After 90’s our society liberalized and concepts (read adventures) like ‘dating’ , ‘living-in’, ‘break-up’ and ‘move-on’ came up.
Now, we are at a cross-road today and have plenty of options available to us. But, we need a bit of discretion before we get into one.
Marriage primarily is a responsible affair. Once the initial euphoria is over, it is all about commitment and care. Bearing each other’s idiosyncrasies and still continuing to live together is what makes a marriage successful. Many a philosophers call it a compromise at best. Therefore, choose marriage if you are a professional type dreaming a life of stability, prestige and social status. You would love to see your children grow and choose their own path to leave you fulfilled in your sunset years.

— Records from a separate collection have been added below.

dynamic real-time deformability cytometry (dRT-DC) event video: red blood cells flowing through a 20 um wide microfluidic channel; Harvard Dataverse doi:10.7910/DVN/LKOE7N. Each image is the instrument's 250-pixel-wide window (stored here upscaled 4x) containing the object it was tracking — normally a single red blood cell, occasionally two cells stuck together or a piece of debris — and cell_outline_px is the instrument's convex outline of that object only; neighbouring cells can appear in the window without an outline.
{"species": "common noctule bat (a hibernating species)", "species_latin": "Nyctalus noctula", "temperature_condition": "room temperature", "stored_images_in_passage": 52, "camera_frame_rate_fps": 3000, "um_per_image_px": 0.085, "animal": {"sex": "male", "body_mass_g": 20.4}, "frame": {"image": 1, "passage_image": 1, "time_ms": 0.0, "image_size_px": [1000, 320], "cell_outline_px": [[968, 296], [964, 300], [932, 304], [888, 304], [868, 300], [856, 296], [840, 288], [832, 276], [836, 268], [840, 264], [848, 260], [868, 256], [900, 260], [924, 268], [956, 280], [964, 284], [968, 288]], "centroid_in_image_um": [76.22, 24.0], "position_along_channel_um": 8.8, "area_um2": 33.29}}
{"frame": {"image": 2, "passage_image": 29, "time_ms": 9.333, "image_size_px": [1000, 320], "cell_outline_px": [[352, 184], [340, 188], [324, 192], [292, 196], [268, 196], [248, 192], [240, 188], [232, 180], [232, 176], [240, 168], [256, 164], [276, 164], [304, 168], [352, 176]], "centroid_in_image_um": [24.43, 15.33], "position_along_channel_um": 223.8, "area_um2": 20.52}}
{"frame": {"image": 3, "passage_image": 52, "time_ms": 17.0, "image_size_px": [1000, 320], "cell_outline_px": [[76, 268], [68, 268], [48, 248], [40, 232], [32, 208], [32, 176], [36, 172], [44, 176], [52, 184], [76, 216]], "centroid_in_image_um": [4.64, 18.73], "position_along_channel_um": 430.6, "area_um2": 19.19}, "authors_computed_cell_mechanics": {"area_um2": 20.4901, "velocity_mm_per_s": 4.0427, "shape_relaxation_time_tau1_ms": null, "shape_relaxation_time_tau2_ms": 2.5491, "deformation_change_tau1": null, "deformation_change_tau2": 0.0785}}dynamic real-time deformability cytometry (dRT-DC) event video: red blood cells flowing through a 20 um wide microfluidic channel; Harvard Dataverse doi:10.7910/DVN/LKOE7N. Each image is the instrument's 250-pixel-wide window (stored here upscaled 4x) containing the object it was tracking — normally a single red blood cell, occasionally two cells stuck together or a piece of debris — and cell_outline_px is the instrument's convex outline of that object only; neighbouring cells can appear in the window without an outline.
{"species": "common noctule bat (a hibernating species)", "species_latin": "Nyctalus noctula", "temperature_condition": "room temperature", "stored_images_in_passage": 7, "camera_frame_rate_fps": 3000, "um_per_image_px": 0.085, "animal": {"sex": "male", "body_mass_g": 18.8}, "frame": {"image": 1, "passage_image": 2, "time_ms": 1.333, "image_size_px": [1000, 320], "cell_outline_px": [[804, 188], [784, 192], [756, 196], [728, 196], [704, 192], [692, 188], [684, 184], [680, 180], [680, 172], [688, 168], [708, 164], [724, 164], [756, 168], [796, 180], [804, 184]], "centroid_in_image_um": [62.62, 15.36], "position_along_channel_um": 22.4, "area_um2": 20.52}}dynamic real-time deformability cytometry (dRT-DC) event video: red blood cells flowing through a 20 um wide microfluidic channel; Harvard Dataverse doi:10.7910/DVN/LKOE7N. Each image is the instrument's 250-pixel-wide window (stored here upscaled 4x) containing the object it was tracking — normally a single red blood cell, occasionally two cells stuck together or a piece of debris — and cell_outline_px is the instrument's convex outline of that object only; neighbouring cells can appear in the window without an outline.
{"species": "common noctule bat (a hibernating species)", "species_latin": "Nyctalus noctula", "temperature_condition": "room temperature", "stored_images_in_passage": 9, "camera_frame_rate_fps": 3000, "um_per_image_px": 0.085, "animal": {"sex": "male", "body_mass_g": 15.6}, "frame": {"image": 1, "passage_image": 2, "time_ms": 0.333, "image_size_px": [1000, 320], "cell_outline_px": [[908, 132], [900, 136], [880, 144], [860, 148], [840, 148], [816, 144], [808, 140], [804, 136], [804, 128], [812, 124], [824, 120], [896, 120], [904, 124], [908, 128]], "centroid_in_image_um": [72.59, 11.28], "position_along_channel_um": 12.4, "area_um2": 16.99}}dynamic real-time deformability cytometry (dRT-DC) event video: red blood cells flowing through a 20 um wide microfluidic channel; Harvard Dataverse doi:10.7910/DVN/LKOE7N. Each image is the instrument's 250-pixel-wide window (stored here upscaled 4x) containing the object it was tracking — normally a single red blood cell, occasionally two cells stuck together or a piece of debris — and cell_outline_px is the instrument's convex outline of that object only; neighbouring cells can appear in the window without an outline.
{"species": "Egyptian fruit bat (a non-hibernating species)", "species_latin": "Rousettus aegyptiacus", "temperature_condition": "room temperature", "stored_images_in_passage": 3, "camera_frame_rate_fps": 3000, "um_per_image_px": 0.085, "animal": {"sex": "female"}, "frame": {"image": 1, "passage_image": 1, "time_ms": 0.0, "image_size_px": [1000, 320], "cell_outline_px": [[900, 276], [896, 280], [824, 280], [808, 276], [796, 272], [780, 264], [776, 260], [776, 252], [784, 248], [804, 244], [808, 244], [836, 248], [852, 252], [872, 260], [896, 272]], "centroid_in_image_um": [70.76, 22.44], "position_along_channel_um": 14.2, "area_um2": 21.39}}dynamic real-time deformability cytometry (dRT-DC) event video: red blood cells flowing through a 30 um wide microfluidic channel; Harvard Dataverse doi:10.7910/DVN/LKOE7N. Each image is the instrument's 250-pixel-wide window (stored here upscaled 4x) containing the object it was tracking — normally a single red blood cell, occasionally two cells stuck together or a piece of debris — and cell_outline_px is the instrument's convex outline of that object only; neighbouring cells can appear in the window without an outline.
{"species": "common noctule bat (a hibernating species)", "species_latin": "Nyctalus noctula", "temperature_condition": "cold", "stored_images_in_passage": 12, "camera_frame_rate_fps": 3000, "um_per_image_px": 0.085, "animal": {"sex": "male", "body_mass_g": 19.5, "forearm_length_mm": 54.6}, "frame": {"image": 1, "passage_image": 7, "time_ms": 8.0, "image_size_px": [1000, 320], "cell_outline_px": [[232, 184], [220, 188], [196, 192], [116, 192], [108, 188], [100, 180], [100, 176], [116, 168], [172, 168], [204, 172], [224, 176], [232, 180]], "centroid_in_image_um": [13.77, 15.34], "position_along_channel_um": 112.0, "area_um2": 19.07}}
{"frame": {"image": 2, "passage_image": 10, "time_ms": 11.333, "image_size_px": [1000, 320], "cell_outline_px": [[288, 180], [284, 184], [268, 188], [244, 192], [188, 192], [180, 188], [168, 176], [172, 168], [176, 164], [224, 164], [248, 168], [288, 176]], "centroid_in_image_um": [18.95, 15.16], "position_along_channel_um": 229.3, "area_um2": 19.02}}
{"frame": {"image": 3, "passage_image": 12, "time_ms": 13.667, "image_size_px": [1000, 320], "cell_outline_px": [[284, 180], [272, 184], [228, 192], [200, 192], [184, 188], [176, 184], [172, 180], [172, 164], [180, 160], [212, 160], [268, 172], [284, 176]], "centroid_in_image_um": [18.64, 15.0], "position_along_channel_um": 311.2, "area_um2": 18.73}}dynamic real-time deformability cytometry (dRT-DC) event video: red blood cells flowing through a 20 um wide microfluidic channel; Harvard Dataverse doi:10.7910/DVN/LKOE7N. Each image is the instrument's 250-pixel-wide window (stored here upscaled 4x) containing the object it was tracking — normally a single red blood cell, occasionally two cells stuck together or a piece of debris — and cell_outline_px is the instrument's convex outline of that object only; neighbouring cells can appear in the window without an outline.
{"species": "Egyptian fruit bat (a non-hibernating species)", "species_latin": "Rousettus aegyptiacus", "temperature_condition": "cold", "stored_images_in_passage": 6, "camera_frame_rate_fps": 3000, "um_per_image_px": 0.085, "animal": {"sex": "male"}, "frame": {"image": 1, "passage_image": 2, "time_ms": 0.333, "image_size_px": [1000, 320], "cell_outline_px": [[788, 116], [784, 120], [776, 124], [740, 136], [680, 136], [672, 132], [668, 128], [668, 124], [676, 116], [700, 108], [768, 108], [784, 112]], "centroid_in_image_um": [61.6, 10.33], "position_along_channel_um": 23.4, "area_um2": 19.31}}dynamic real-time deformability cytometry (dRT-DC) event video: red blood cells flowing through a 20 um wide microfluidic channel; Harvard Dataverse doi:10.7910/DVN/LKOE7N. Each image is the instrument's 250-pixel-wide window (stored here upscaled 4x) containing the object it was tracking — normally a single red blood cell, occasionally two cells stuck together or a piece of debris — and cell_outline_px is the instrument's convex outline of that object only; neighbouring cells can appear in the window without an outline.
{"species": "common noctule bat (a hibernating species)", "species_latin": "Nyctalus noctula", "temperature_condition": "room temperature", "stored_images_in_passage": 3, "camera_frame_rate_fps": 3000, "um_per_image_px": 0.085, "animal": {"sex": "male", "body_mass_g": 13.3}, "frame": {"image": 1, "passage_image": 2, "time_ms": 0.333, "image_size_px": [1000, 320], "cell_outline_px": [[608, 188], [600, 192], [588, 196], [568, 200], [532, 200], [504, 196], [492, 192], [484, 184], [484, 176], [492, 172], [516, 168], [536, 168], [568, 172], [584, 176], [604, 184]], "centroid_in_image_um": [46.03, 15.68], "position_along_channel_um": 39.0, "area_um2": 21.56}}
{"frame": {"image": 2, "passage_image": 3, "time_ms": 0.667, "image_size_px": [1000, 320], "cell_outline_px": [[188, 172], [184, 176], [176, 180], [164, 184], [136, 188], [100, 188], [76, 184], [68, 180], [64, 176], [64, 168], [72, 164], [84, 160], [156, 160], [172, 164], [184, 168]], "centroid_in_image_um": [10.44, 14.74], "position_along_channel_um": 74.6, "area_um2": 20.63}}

‘Living-in’, on the other hand, is a relationship that is ‘non-committal’ per sê. Expecting commitment in a ‘living-in’ is like expecting water in a desert meadow. It is for those who wish to experience life differently, love freedom above everything and rebel against set norms of society. Its unique offering is ‘freedom’. So if you are an artistic or creative type, abhorring any responsibilities and loving to live like a nomad, do experience living-in. But you would never attach any strings to your relationship and be ready to move out of it as easily as you moved in.
Now why marriages or Living-in fail? Because we have marriage like expectations from living-in and live-in like expectations from marriage! It simply doesn’t work that way. When you do this goof-up you are left with a deeply wounded soul in the end and look for solace in all directions. it wasn’t your choice that was wrong but your expectations!